3. Accountability: Governance establishes human responsibility for AI-driven actions, aligns processes with regulatory expectations, and instills trust.

4. Privacy & Security: Data protection is central, particularly for highly regulated domains (finance, healthcare) that rely on sensitive information.

5. ESG Impact Readiness: Addresses AI’s environmental, social, and governance effects—including energy and resource consumption and labor disruptions.

6. Transparency & Trust: Governance demystifies AI’s “black box” processes, helping users understand and trust AI outputs.

7. Balancing Innovation & Risk: Ensures new capabilities are pursued within ethical and risk-limited boundaries.

Key Principles of Ethical AI Use

  • Fairness: AI must avoid bias and discrimination. Achieved by curating diverse training data and auditing algorithms.
  • Transparency: Decision-making processes must be understandable and explainable, especially in critical areas like finance, medicine, and justice. Laws such as the EU AI Act require such transparency, particularly for high-risk applications.
  • Accountability: Clear designation of responsibility for AI outcomes nurtures trust and enables rectification of ethical lapses.
  • Privacy: Stringent data protection measures (like GDPR) ensure user consent and secure handling of personal data.
  • Security: Development must prioritize eliminating vulnerabilities that could be exploited by cyber threats.
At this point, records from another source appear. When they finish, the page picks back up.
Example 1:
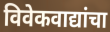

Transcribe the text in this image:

विवेकवाद्यांचा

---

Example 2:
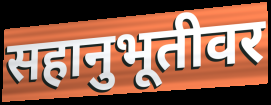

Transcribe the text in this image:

सहानुभूतीवर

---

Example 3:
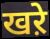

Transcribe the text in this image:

खऱे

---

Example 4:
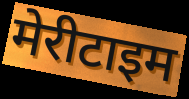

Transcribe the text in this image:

मेरीटाइम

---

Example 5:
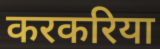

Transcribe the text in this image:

करकरिया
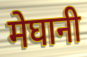
मेघानी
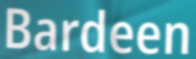
Bardeen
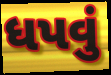
ધપવું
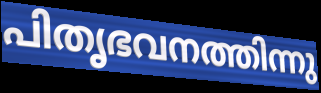
പിതൃഭവനത്തിന്നു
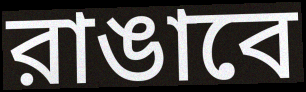
রাঙাবে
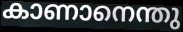
കാണാനെന്തു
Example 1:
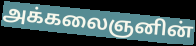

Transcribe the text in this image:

அக்கலைஞனின்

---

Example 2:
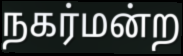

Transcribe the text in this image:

நகர்மன்ற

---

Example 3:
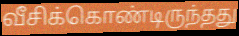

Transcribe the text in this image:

வீசிக்கொண்டிருந்தது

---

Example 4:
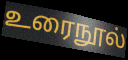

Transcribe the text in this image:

உரைநூல்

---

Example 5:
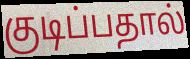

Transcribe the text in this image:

குடிப்பதால்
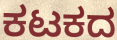
ಕಟಕದ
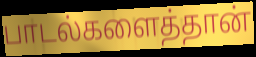
பாடல்களைத்தான்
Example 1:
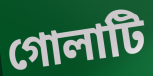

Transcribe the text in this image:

গোলাটি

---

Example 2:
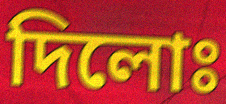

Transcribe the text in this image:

দিলোঃ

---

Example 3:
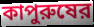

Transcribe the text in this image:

কাপুরুষের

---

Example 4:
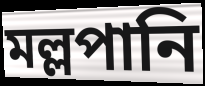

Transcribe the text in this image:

মল্লপানি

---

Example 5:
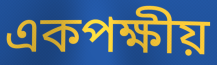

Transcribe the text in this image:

একপক্ষীয়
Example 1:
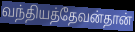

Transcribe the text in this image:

வந்தியத்தேவன்தான்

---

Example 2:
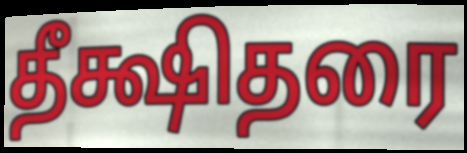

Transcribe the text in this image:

தீக்ஷிதரை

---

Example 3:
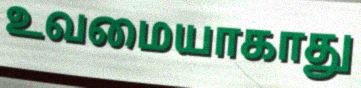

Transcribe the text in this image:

உவமையாகாது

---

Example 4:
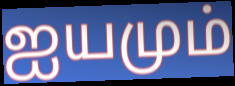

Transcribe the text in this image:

ஐயமும்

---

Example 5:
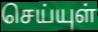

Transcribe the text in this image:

செய்யுள்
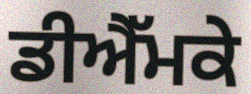
ਡੀਐੱਮਕੇ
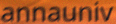
annauniv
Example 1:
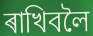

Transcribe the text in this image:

ৰাখিবলৈ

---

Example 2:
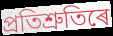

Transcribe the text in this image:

প্ৰতিশ্ৰুতিৰে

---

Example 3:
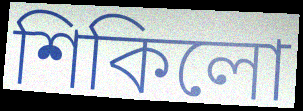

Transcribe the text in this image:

শিকিলো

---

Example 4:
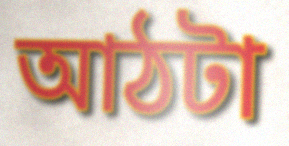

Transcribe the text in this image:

আঠটা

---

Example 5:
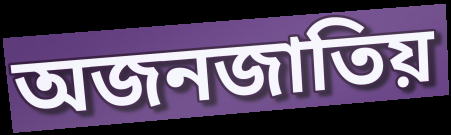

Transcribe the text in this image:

অজনজাতিয়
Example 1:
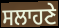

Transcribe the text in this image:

ਸਲਾਹਣੇ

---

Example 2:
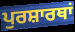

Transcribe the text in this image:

ਪੁਰਸ਼ਾਰਥਾਂ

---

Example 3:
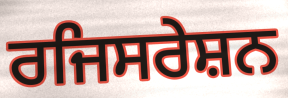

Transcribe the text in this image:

ਰਜਿਸਰੇਸ਼ਨ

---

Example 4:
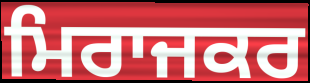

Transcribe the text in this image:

ਮਿਰਾਜਕਰ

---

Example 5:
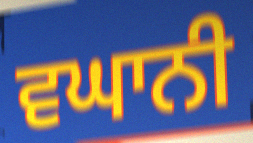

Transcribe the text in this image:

ਵਘਾਨੀ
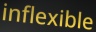
inflexible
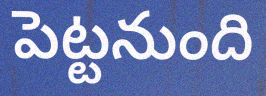
పెట్టనుంది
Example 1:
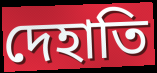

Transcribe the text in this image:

দেহাতি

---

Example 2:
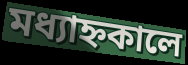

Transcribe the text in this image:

মধ্যাহ্নকালে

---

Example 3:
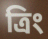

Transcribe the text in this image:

ত্রিং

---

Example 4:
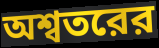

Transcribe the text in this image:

অশ্বতরের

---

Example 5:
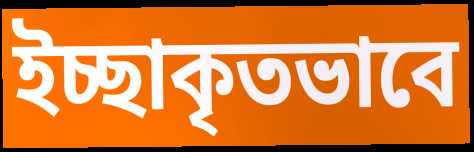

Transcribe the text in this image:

ইচ্ছাকৃতভাবে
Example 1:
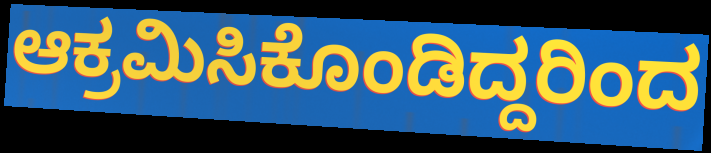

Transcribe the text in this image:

ಆಕ್ರಮಿಸಿಕೊಂಡಿದ್ದರಿಂದ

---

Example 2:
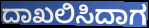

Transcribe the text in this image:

ದಾಖಲಿಸಿದಾಗ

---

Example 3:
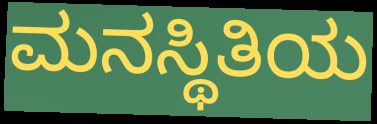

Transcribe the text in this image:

ಮನಸ್ಥಿತಿಯ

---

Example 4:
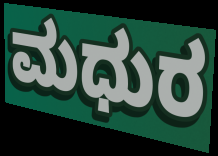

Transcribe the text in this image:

ಮಧುರ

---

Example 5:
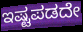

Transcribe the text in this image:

ಇಷ್ಟಪಡದೇ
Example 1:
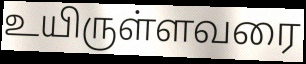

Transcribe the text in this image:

உயிருள்ளவரை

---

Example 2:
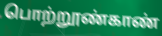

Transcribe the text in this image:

பொற்றூண்காண்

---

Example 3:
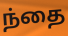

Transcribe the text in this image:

ந்தை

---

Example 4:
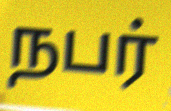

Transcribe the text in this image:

நபர்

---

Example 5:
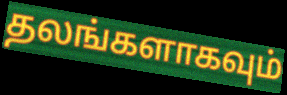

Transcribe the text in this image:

தலங்களாகவும்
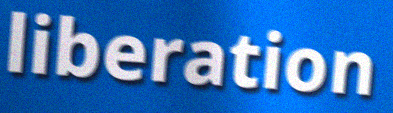
liberation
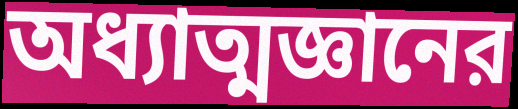
অধ্যাত্মজ্ঞানের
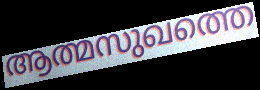
ആത്മസുഖത്തെ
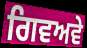
ਗਿਵਅਵੇ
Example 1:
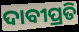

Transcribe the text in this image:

ଦାବୀପ୍ରତି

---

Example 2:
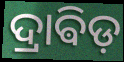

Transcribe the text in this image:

ଦ୍ରାଵିଡ଼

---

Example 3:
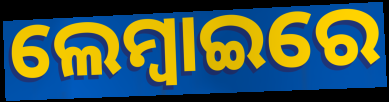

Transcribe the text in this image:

ଲେମ୍ବାଇରେ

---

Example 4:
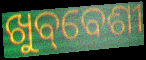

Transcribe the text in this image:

ଖୁବ୍‌ବେଶୀ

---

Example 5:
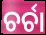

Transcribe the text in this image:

ଚର୍ଚା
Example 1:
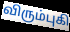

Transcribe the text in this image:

விரும்புகி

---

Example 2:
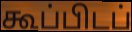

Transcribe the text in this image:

கூப்பிடப்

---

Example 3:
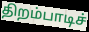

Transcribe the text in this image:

திறம்பாடிச்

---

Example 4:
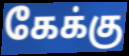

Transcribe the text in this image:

கேக்கு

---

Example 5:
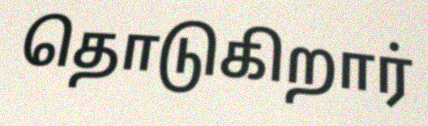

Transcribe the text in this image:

தொடுகிறார்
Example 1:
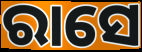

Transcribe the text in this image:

ରାସେ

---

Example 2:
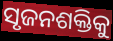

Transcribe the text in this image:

ସୃଜନଶକ୍ତିକୁ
Implementing an AI Governance Framework

Structured, cross-functional engagement is required for robust governance:

- Framework Development: Organizations should define core governance principles that integrate with existing systems—legal, IT, and risk management. Reference frameworks include NIST AI Risk Management, OECD Principles, and EU Ethics Guidelines.
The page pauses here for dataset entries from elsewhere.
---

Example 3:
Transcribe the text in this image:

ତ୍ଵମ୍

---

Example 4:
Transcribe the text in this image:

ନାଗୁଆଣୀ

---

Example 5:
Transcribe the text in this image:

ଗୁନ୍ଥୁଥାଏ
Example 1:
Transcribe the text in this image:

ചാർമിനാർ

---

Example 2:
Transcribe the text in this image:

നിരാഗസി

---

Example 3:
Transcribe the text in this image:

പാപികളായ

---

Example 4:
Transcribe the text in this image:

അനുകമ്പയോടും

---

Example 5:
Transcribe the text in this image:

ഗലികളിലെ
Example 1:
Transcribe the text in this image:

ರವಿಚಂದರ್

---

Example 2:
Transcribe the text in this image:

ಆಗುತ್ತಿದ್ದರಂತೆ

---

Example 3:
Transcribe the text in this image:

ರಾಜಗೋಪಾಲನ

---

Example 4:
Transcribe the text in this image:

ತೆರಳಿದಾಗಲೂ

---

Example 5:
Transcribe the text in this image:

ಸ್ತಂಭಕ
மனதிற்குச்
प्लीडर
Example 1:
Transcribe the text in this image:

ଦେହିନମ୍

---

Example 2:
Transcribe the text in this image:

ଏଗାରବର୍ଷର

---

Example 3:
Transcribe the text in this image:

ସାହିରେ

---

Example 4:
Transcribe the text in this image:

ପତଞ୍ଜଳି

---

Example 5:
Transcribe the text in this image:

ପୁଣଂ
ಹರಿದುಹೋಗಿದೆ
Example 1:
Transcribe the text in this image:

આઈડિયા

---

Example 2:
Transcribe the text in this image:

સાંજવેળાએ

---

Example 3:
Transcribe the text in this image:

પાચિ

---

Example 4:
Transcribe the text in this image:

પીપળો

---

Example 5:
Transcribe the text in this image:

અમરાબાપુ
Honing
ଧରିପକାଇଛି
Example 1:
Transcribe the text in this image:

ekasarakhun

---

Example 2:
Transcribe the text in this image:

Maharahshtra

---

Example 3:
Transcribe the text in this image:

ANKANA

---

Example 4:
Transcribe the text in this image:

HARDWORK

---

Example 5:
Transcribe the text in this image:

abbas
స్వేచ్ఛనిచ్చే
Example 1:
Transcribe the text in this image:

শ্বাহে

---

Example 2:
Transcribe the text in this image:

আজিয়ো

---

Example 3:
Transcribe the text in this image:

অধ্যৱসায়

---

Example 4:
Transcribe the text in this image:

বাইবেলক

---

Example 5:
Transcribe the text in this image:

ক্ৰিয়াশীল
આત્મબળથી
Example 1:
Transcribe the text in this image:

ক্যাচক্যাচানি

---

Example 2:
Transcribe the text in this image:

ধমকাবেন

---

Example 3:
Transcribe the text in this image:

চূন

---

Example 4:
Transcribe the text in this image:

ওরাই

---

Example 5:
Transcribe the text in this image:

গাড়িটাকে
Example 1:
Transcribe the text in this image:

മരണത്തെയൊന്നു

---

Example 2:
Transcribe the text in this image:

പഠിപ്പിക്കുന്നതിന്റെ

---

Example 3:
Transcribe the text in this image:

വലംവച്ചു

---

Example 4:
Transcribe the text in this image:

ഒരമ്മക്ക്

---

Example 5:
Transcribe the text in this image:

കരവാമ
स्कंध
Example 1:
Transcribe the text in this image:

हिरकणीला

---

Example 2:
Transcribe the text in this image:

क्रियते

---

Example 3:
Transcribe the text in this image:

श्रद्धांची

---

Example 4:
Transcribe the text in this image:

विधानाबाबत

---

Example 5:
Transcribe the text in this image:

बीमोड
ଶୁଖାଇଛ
- Role Definition: Leadership roles—CEO, CTO, CIO, Chief Risk Officer—support responsible AI culture and effective oversight.
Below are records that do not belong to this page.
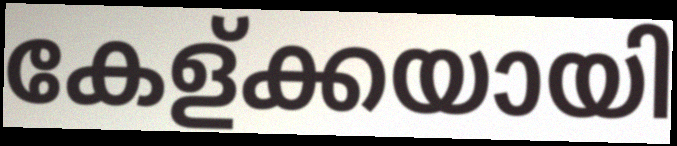
കേള്ക്കയായി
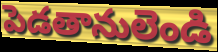
పెడతానులెండి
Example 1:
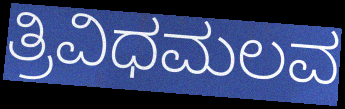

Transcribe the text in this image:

ತ್ರಿವಿಧಮಲವ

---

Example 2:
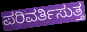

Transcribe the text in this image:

ಪರಿವರ್ತಿಸುತ್ತ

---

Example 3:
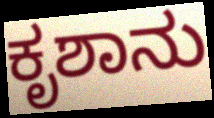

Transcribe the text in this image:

ಕೃಶಾನು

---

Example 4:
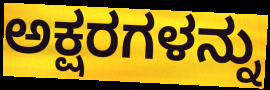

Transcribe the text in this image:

ಅಕ್ಷರಗಳನ್ನು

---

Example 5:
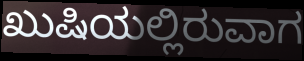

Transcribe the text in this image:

ಖುಷಿಯಲ್ಲಿರುವಾಗ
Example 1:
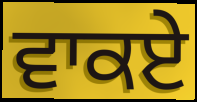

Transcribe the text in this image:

ਵਾਕਏ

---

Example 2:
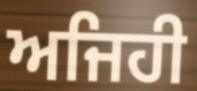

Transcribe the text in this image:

ਅਜਿਹੀ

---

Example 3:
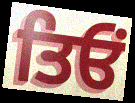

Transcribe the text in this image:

ਤਿਓਂ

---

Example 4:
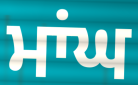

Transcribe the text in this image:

ਮਾਂਘ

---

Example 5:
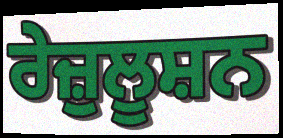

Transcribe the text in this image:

ਰੇਜ਼ੁਲੂਸ਼ਨ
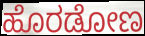
ಹೊರಡೋಣ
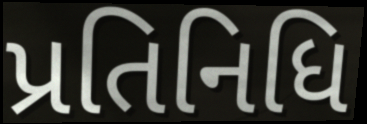
પ્રતિનિધિ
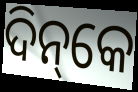
ଦିନ୍‌କେ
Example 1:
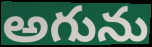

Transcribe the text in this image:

అగును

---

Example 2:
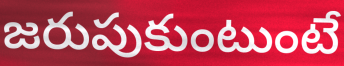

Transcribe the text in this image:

జరుపుకుంటుంటే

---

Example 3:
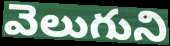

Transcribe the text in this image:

వెలుగుని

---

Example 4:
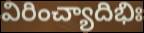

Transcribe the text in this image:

విరించ్యాదిభిః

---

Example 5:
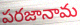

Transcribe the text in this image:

పరజానామ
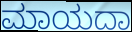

- Policy Implementation: Specific, enforceable policies detail permissible development and deployment practices, including controls over sensitive data use.

- Ethics and Compliance Committees: Multidisciplinary panels enhance organizational insight and mitigate ethical, technical, and legal risks.

- Ongoing Monitoring & Audit: Regular risk assessments and continuous monitoring (with dashboards and specialized tools) identify emerging threats and model drift.

- Culture Building: Training and clear reporting channels empower employees to champion responsible AI and report concerns proactively.

Best Practices in AI Governance

  • Define Success and Metrics: Establish clear, quantifiable goals and metrics to assess governance effectiveness.
  • Lifecycle Governance: Tailor management and oversight to every stage—development, testing, validation, deployment, monitoring, and auditing.
  • Assign Clear Roles: Designate accountable individuals for every aspect of AI operation.
  • Incident Response Planning: Rapid response capability for failures, ethical breaches, or security incidents naturally supports organizational learning.
  • Collaboration: Engage external regulators, industry parties, and internal teams for well-informed, comprehensive governance strategies.
  • Promote AI Literacy: Comprehensive training and transparency reports cultivate ethical competency across developers and end-users.
Conclusion

Responsible AI is not an optional pursuit; it is a moral and operational imperative as organizations embed sophisticated technologies ever deeper into daily life and work. Early adoption of ethical principles—fairness, transparency, and accountability—forms the foundation for sustainable innovation and resilient organizations.

A trustworthy AI environment is built upon three pillars:

- Preemptive Compliance: Staying ahead of legal and regulatory change.

- Transparency: Clearly explaining how AI systems operate.

- Ongoing Training: Equipping all stakeholders with knowledge of AI’s capabilities and constraints.

When AI governance is embedded within core business operations—integrated into compliance management, legal structures, and strategic risk frameworks—ethical AI practice becomes a permanent feature of organizational life. This reflexive approach ensures innovation is pursued not only for its power but also for its principled, responsible contribution to society.